I know its obvious why weights need to have gradient values, but I have a particular question about leaves and non leaves. Please read on, this question is not as long as it seems
So I understand that the grad is not available for any intermediate node, only available for leaf nodes (However the reasoning is still not perfectly clear to me like here)
Example of no grad value for intermediate node: (feel free to skip directly to the question below)
a = torch.rand(10, requires_grad=True)
b = torch.rand(10)
c = a + b
d = torch.tensor(5.0)
e = c*d
e.mean().backward()
print(a.grad)
print(c.grad)
Here a.grad should give me output since it is a leaf node, however c.grad is an intermediate node and shouldnt give me any output, which is exactly what we get:
Output:
tensor([0.5000, 0.5000, 0.5000, 0.5000, 0.5000, 0.5000, 0.5000, 0.5000, 0.5000,
0.5000])
C:\Anaconda\envs\robot\lib\site-packages\torch\tensor.py:746: UserWarning: The .grad attribute of a Tensor that is not a leaf Tensor is being accessed. Its .grad attribute won't be populated during autograd.backward(). If you indeed want the gradient for a non-leaf Tensor, use .retain_grad() on the non-leaf Tensor. If you access the non-leaf Tensor by
mistake, make sure you access the leaf Tensor instead. See github.com/pytorch/pytorch/pull/30531 for more informations.

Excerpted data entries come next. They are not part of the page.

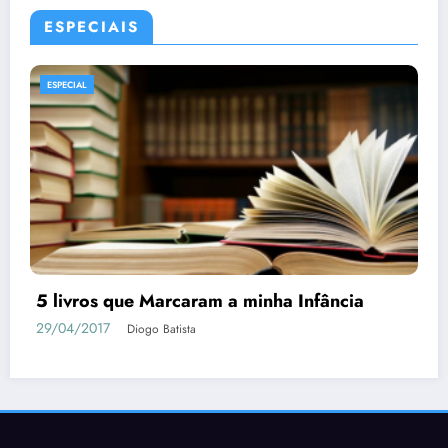
ESPECIAIS
ESPECIAL
MANGÁS
Tudo o que Você Precisa Saber sobre
Berserk
04/05/2018
Diogo Batista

warnings.warn("The .grad attribute of a Tensor that is not a leaf Tensor is being accessed. Its .grad "
None
.
MY QUESTION is: In any model that we create, with multiple multiple layers, arent the weights of each layers non_leaves, hence how come they have grad values but other non_leaves do not.
For example:
class ActorNet(nn.Module):
def __init__(self, obs_space, action_space):
super().__init__()
self.fc1 = nn.Linear(obs_space, 32)
self.fc2 = nn.Linear(32, action_space)
def forward(self, x):
x = F.relu(self.fc1(x))
x = F.relu(self.fc2(x))
return x
Here isnt the layer fc2 a non leaf. However its weights will still definitely have a grad value.